ADHD (Attention Deficit Hyperactivity Disorder) medications are controversial both due to their potential for abuse as well as in short supply right now, but a new study out of Sweden supports their use as a tool for afflicted teens and adults, indicating a drop in crime rates among sufferers who are properly medicated for the condition.

ADHD is a disorder often associated with childhood, and adults who suffer its effects often have the double whammy frustration of a world that doesn’t tolerate ADHD traits. But new research into the effects of ADHD medications may pave the way for more awareness of the drugs’ ability to curb undesirable behaviors in those who may have difficulty mitigating the disorder’s effects unmedicated.
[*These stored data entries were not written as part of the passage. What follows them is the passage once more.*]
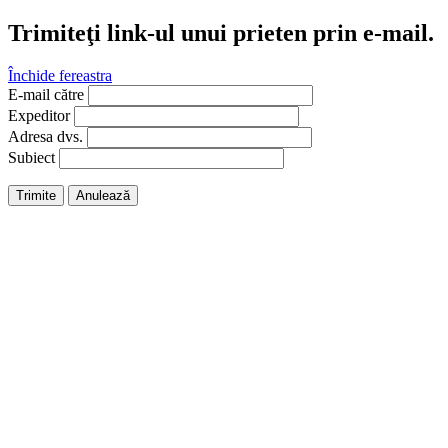
Trimiteţi link-ul unui prieten prin e-mail.
Închide fereastra
E-mail către
Expeditor
Adresa dvs.
Subiect
Trimite
Anulează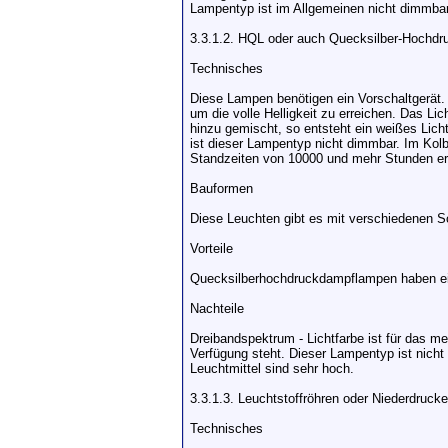
Lampentyp ist im Allgemeinen nicht dimmbar
3.3.1.2. HQL oder auch Quecksilber-Hochd
Technisches
Diese Lampen benötigen ein Vorschaltgerät. 
um die volle Helligkeit zu erreichen. Das L
hinzu gemischt, so entsteht ein weißes Lich
ist dieser Lampentyp nicht dimmbar. Im Kol
Standzeiten von 10000 und mehr Stunden err
Bauformen
Diese Leuchten gibt es mit verschiedenen 
Vorteile
Quecksilberhochdruckdampflampen haben ein
Nachteile
Dreibandspektrum - Lichtfarbe ist für das me
Verfügung steht. Dieser Lampentyp ist nich
Leuchtmittel sind sehr hoch.
3.3.1.3. Leuchtstoffröhren oder Niederdruck
Technisches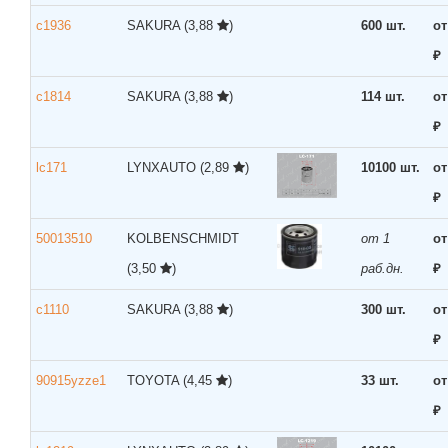
c1936
SAKURA
(3,88
)
600 шт.
от
₽
c1814
SAKURA
(3,88
)
114 шт.
от
₽
lc171
LYNXAUTO
(2,89
)
10100 шт.
от
₽
50013510
KOLBENSCHMIDT
от 1
от
(3,50
)
раб.дн.
₽
c1110
SAKURA
(3,88
)
300 шт.
от
₽
90915yzze1
TOYOTA
(4,45
)
33 шт.
от
₽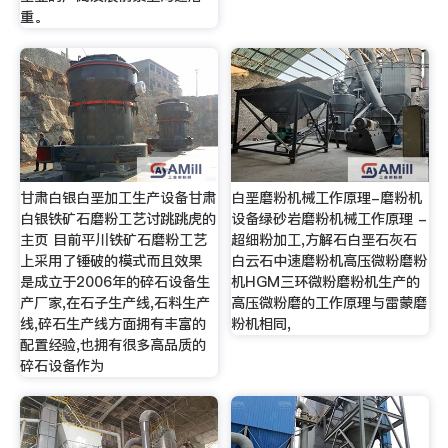
重。
甘肃白银白垩加工生产设备甘肃
白垩磨粉机械工作原理-磨粉机
白银铁矿石磨粉工艺讨跳跳虎的
设备绿砂岩磨粉机械工作原理 -
主页 目前平川铁矿石磨粉工艺
超细粉加工,方解石白垩石灰石
上采用了锤破的模式而且效果
白云石中速磨粉机高压微粉磨粉
是成立于2006年的碎石设备生
机HGM三环微粉磨粉机生产的
产厂家,在石子生产线,石料生产
高压微粉磨的工作原理与雷蒙磨
线,碎石生产线方面拥有丰富的
粉机相同,
配置经验,也拥有很多高品质的
碎石设备作为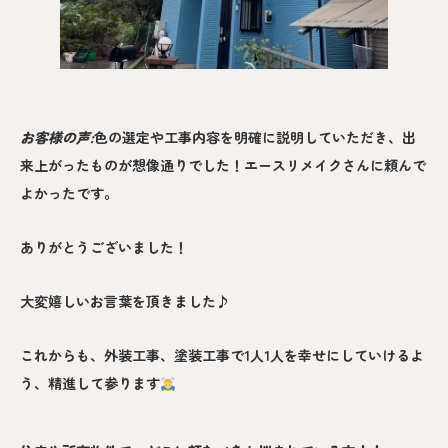
お客様の声:
色の選定や工事内容を明確に説明していただき、出
来上がったものが想像通りでした！エースリメイクさんに頼んで
よかったです。
ありがとうございました！
大変嬉しいお言葉を頂きました♪
これからも、外装工事、塗装工事で1人1人を幸せにしていけるよ
う、精進して参ります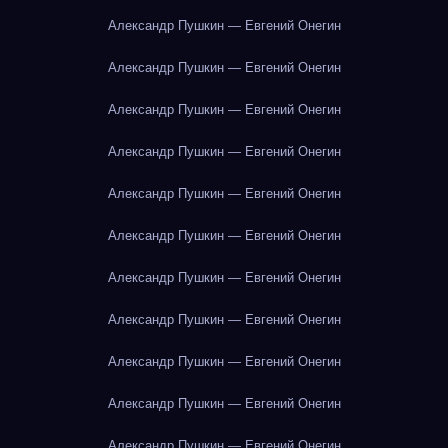
Александр Пушкин — Евгений Онегин
Александр Пушкин — Евгений Онегин
Александр Пушкин — Евгений Онегин
Александр Пушкин — Евгений Онегин
Александр Пушкин — Евгений Онегин
Александр Пушкин — Евгений Онегин
Александр Пушкин — Евгений Онегин
Александр Пушкин — Евгений Онегин
Александр Пушкин — Евгений Онегин
Александр Пушкин — Евгений Онегин
Александр Пушкин — Евгений Онегин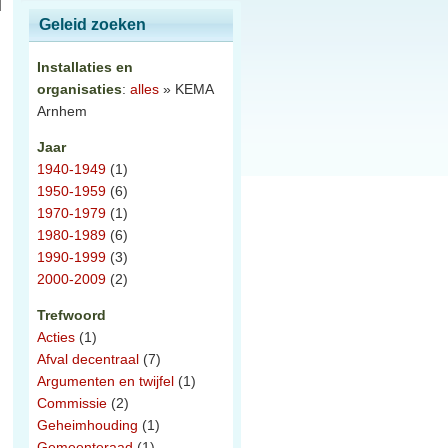
Geleid zoeken
Installaties en
organisaties
:
alles
» KEMA
Arnhem
Jaar
1940-1949
(1)
1950-1959
(6)
1970-1979
(1)
1980-1989
(6)
1990-1999
(3)
2000-2009
(2)
Trefwoord
Acties
(1)
Afval decentraal
(7)
Argumenten en twijfel
(1)
Commissie
(2)
Geheimhouding
(1)
Gemeenteraad
(1)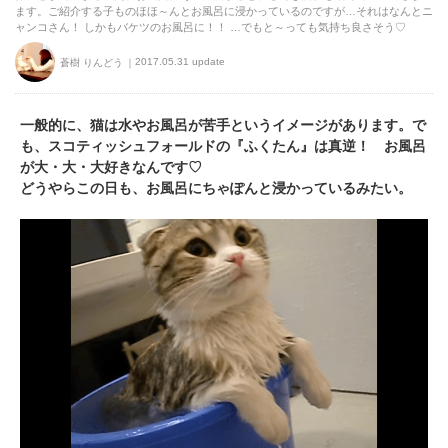
ます。ご紹介する子ものほほ～んとお風呂に浸かっているのですが…それはなんとニ
ャンコさん！ しかもバケツのお風呂に！！ …でもと～っても気持ち良さそう♡
2017.05.31 update
蒼樹 りんどう
一般的に、猫は水やお風呂が苦手というイメージがあります。で
も、スコティッシュフォールドの『ふくたん』は真逆！ お風呂
が大・大・大好きなんです♡
どうやらこの日も、お風呂にちゃぽんと浸かっているみたい。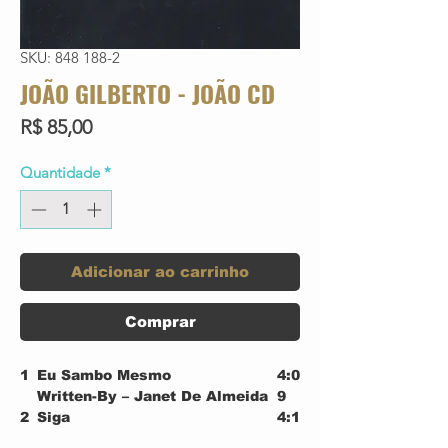
SKU: 848 188-2
JOÃO GILBERTO - JOÃO CD
Preço
R$ 85,00
Quantidade
*
Adicionar ao carrinho
Comprar
1
Eu Sambo Mesmo
4:0
Written-By – Janet De Almeida
9
2
Siga
4:1
Written-By – Fernando
4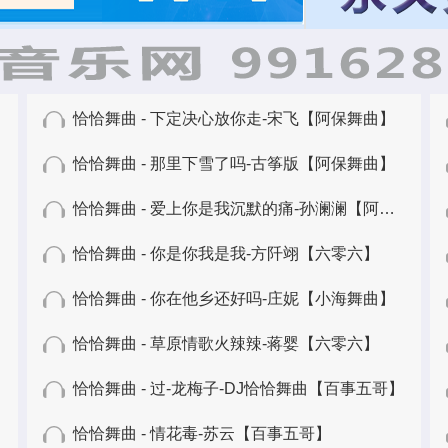
恰恰舞曲 - 下定决心放你走-宋飞【阿保舞曲】
恰恰舞曲 - 那里下雪了吗-古筝版【阿保舞曲】
恰恰舞曲 - 爱上你是我沉默的痛-孙澜澜【阿保舞曲】
恰恰舞曲 - 你是你我是我-方阡翊【六零六】
恰恰舞曲 - 你在他乡还好吗-庄妮【小海舞曲】
恰恰舞曲 - 草原情歌火辣辣-蒋婴【六零六】
恰恰舞曲 - 过-龙梅子-DJ恰恰舞曲【百事五哥】
恰恰舞曲 - 情花毒-苏云【百事五哥】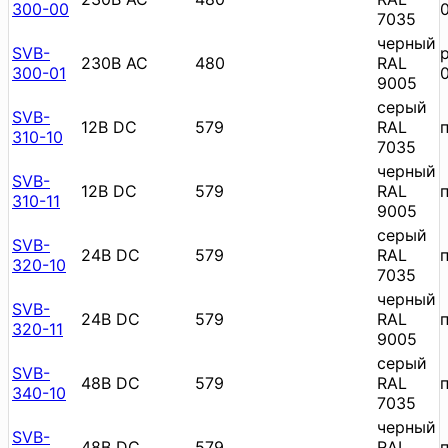
300-00
7035
черный
SVB-
230В AC
480
RAL
300-01
9005
cерый
SVB-
12В DC
579
RAL
310-10
7035
черный
SVB-
12В DC
579
RAL
310-11
9005
cерый
SVB-
24В DC
579
RAL
320-10
7035
черный
SVB-
24В DC
579
RAL
320-11
9005
cерый
SVB-
48В DC
579
RAL
340-10
7035
черный
SVB-
48В DC
579
RAL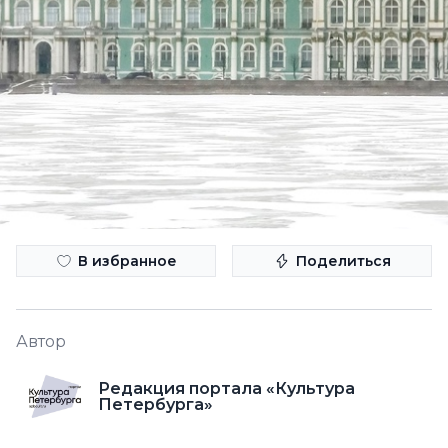
В избранное
Поделиться
Автор
Редакция портала «Культура
Петербурга»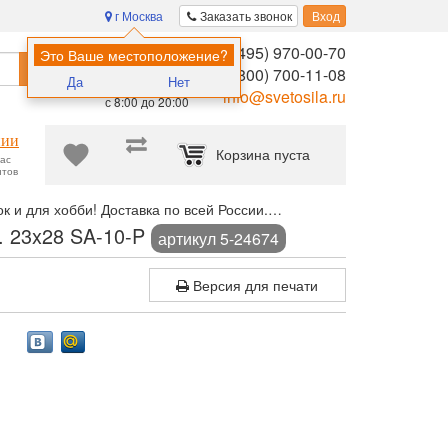
г Москва
Заказать звонок
Вход
8 (495) 970-00-70
Помощь в
Это Ваше местоположение?
Найти
выборе:
8 (800) 700-11-08
Да
Нет
Ежедневно,
info@svetosila.ru
с 8:00 до 20:00
нии
Корзина пуста
час
нтов
к и для хобби! Доставка по всей России.
Производители
Фотоа
. 23x28 SA-10-P
артикул 5-24674
Версия для печати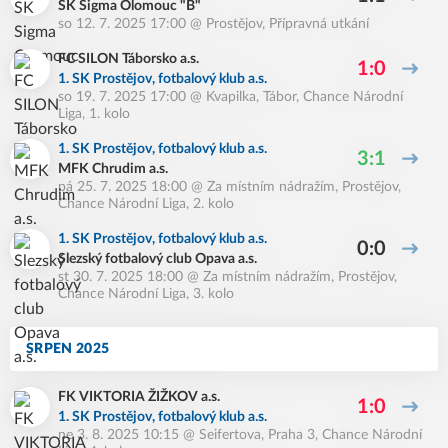
SK Sigma Olomouc "B"
so 12. 7. 2025 17:00
@
Prostějov
,
Přípravná utkání
FC SILON Táborsko a.s.
1:0
1. SK Prostějov, fotbalový klub a.s.
so 19. 7. 2025 17:00
@
Kvapilka, Tábor
,
Chance Národní
Liga, 1. kolo
1. SK Prostějov, fotbalový klub a.s.
3:1
MFK Chrudim a.s.
pá 25. 7. 2025 18:00
@
Za místním nádražím, Prostějov
,
Chance Národní Liga, 2. kolo
1. SK Prostějov, fotbalový klub a.s.
0:0
Slezský fotbalový club Opava a.s.
st 30. 7. 2025 18:00
@
Za místním nádražím, Prostějov
,
Chance Národní Liga, 3. kolo
SRPEN 2025
FK VIKTORIA ŽIŽKOV a.s.
1:0
1. SK Prostějov, fotbalový klub a.s.
ne 3. 8. 2025 10:15
@
Seifertova, Praha 3
,
Chance Národní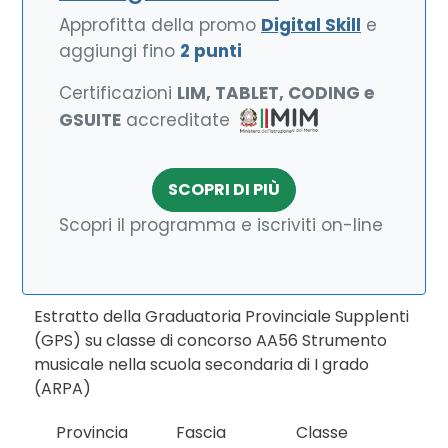
Approfitta della promo
Digital Skill
e
aggiungi fino
2 punti
Certificazioni
LIM, TABLET, CODING e
GSUITE
accreditate
SCOPRI DI PIÙ
Scopri il programma e iscriviti on-line
Estratto della Graduatoria Provinciale Supplenti
(GPS) su classe di concorso AA56 Strumento
musicale nella scuola secondaria di I grado
(ARPA)
Provincia
Fascia
Classe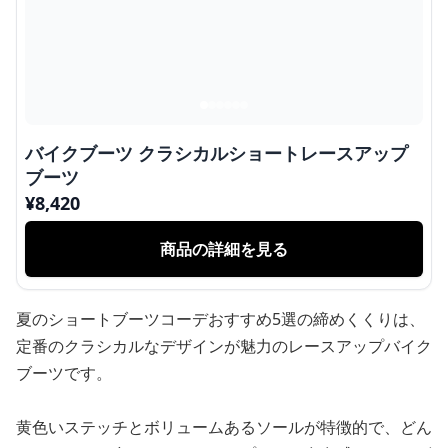
バイクブーツ クラシカルショートレースアップ
ブーツ
¥
8,420
商品の詳細を見る
夏のショートブーツコーデおすすめ5選の締めくくりは、
定番のクラシカルなデザインが魅力のレースアップバイク
ブーツです。
黄色いステッチとボリュームあるソールが特徴的で、どん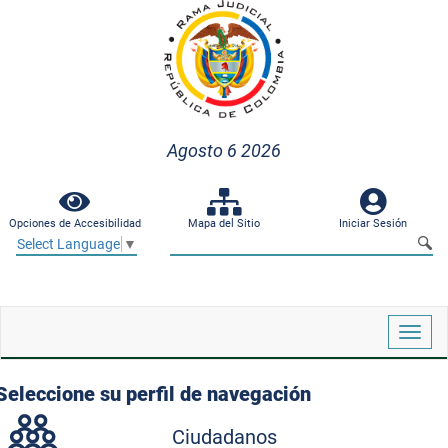
Agosto 6 2026
Opciones de Accesibilidad
Mapa del Sitio
Iniciar Sesión
Select Language
▼
Despl
naveg
Seleccione su perfil de navegación
Ciudadanos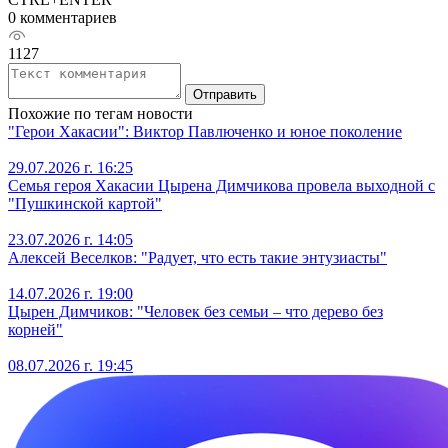
0 комментариев
1127
Отправить
Похожие по тегам новости
"Герои Хакасии": Виктор Павлюченко и юное поколение
29.07.2026 г. 16:25
Семья героя Хакасии Цырена Димчикова провела выходной с
"Пушкинской картой"
23.07.2026 г. 14:05
Алексей Веселков: "Радует, что есть такие энтузиасты"
14.07.2026 г. 19:00
Цырен Димчиков: "Человек без семьи – что дерево без
корней"
08.07.2026 г. 19:45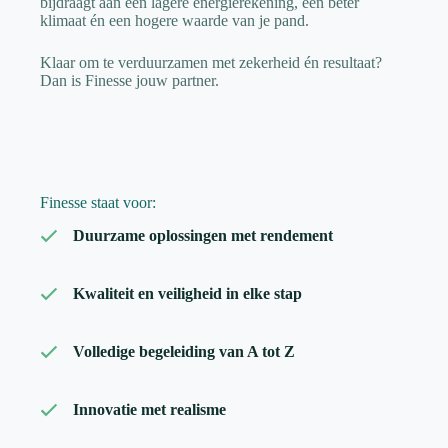
bijdraagt aan een lagere energierekening, een beter
klimaat én een hogere waarde van je pand.
Klaar om te verduurzamen met zekerheid én resultaat?
Dan is Finesse jouw partner.
Finesse staat voor:
Duurzame oplossingen met rendement
Kwaliteit en veiligheid in elke stap
Volledige begeleiding van A tot Z
Innovatie met realisme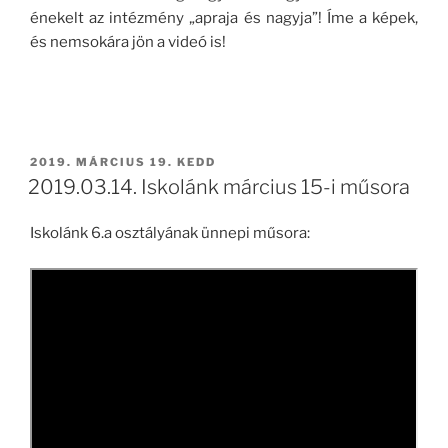
énekelt az intézmény „apraja és nagyja”! Íme a képek,
és nemsokára jön a videó is!
BEKÜLDVE:
2019. MÁRCIUS 19. KEDD
2019.03.14. Iskolánk március 15-i műsora
Iskolánk 6.a osztályának ünnepi műsora: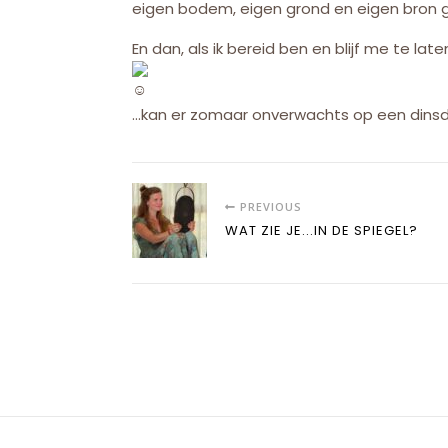
eigen bodem, eigen grond en eigen bron 
En dan, als ik bereid ben en blijf me te la
…kan er zomaar onverwachts op een din
PREVIOUS
WAT ZIE JE...IN DE SPIEGEL?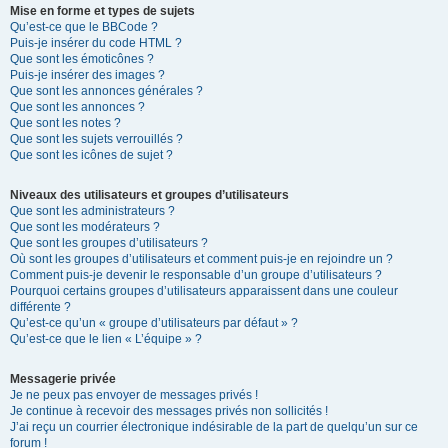
Mise en forme et types de sujets
Qu’est-ce que le BBCode ?
Puis-je insérer du code HTML ?
Que sont les émoticônes ?
Puis-je insérer des images ?
Que sont les annonces générales ?
Que sont les annonces ?
Que sont les notes ?
Que sont les sujets verrouillés ?
Que sont les icônes de sujet ?
Niveaux des utilisateurs et groupes d’utilisateurs
Que sont les administrateurs ?
Que sont les modérateurs ?
Que sont les groupes d’utilisateurs ?
Où sont les groupes d’utilisateurs et comment puis-je en rejoindre un ?
Comment puis-je devenir le responsable d’un groupe d’utilisateurs ?
Pourquoi certains groupes d’utilisateurs apparaissent dans une couleur
différente ?
Qu’est-ce qu’un « groupe d’utilisateurs par défaut » ?
Qu’est-ce que le lien « L’équipe » ?
Messagerie privée
Je ne peux pas envoyer de messages privés !
Je continue à recevoir des messages privés non sollicités !
J’ai reçu un courrier électronique indésirable de la part de quelqu’un sur ce
forum !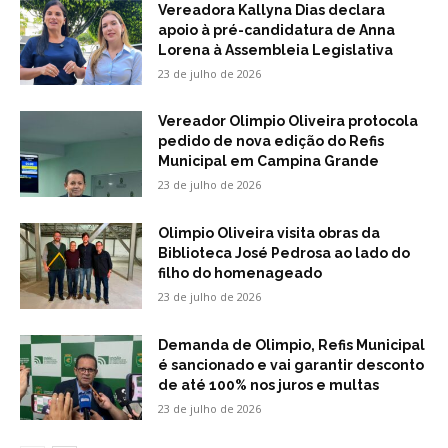
Vereadora Kallyna Dias declara
apoio à pré-candidatura de Anna
Lorena à Assembleia Legislativa
23 de julho de 2026
Vereador Olimpio Oliveira protocola
pedido de nova edição do Refis
Municipal em Campina Grande
23 de julho de 2026
Olimpio Oliveira visita obras da
Biblioteca José Pedrosa ao lado do
filho do homenageado
23 de julho de 2026
Demanda de Olimpio, Refis Municipal
é sancionado e vai garantir desconto
de até 100% nos juros e multas
23 de julho de 2026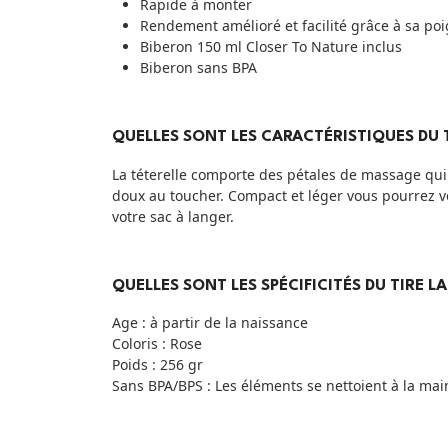
Rapide à monter
Rendement amélioré et facilité grâce à sa p
Biberon 150 ml Closer To Nature inclus
Biberon sans BPA
QUELLES SONT LES CARACTÉRISTIQUES DU T
La téterelle comporte des pétales de massage qui 
doux au toucher. Compact et léger vous pourrez vo
votre sac à langer.
QUELLES SONT LES SPÉCIFICITÉS DU TIRE L
Age : à partir de la naissance
Coloris : Rose
Poids : 256 gr
Sans BPA/BPS :
Les éléments se nettoient à la main,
A study on ADHD medications and crime rates among those diagnosed, led by Paul Lichtenstein of the Karolinska Institute in Stockholm, Sweden, was published Thursday in the New England Journal Of Medicine. In it, ABC explains, researchers found that medicated older teens and adults were “much less likely to commit a crime while on ADHD medication” than their untreated counterparts.

Reviewing the research, Dr. William Cooper, a pediatrics and preventive medicine professor at Vanderbilt University in Nashville concurred that adults with ADHD often face difficulty in accessing treatment due to the ingrained idea that the disorder is primarily one of childhood:

“There definitely is a perception that it’s a disease of childhood and you outgrow your need for medicines … We’re beginning to understand that ADHD is a condition for many people that really lasts throughout their life.”

ADHD medication

The study on ADHD meds and crime revealed that, in the sample group, criminality dropped 32 percent in men and 41 percent in women. Cooper explains:

“I was surprised by the magnitude of the effect of the medications and the fact that it was so consistent across all the analyses they did.”

Adult ADHD is often linked with impulsive behavior, which may be a contributing factor to higher crime rates associated with the condition.